● Problem details
Retype all of the listing exactly, with no pictures.
Data Start Marker
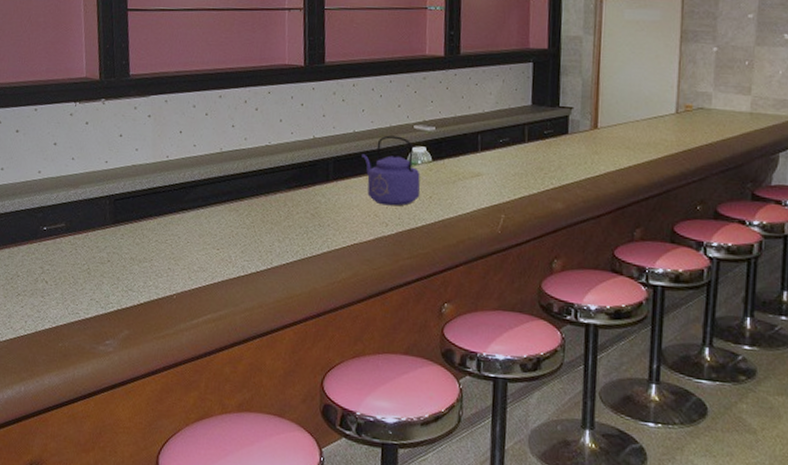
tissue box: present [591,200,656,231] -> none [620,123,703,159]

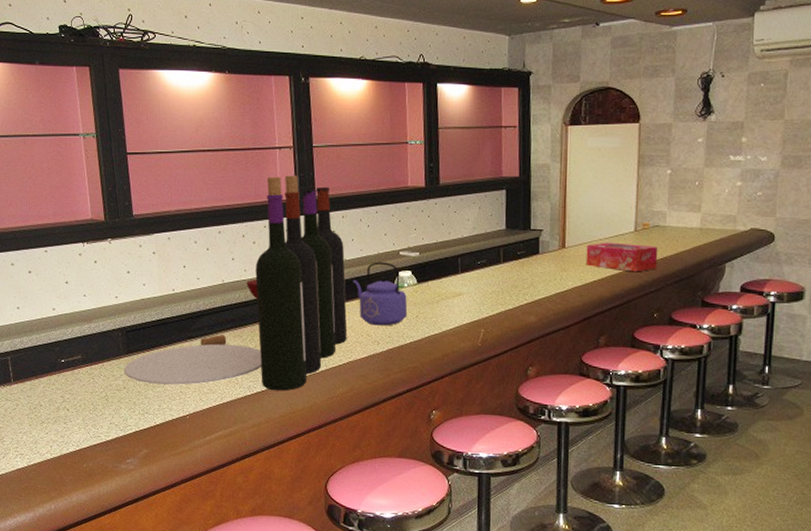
wine bottle: none [109,38,354,274] -> present [123,175,348,391]
tissue box: none [620,123,703,159] -> present [585,242,658,272]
Data End Marker
● Solution to the problem
tissue box: present [591,200,656,231] -> none [620,123,703,159]

wine bottle: none [109,38,354,274] -> present [123,175,348,391]
tissue box: none [620,123,703,159] -> present [585,242,658,272]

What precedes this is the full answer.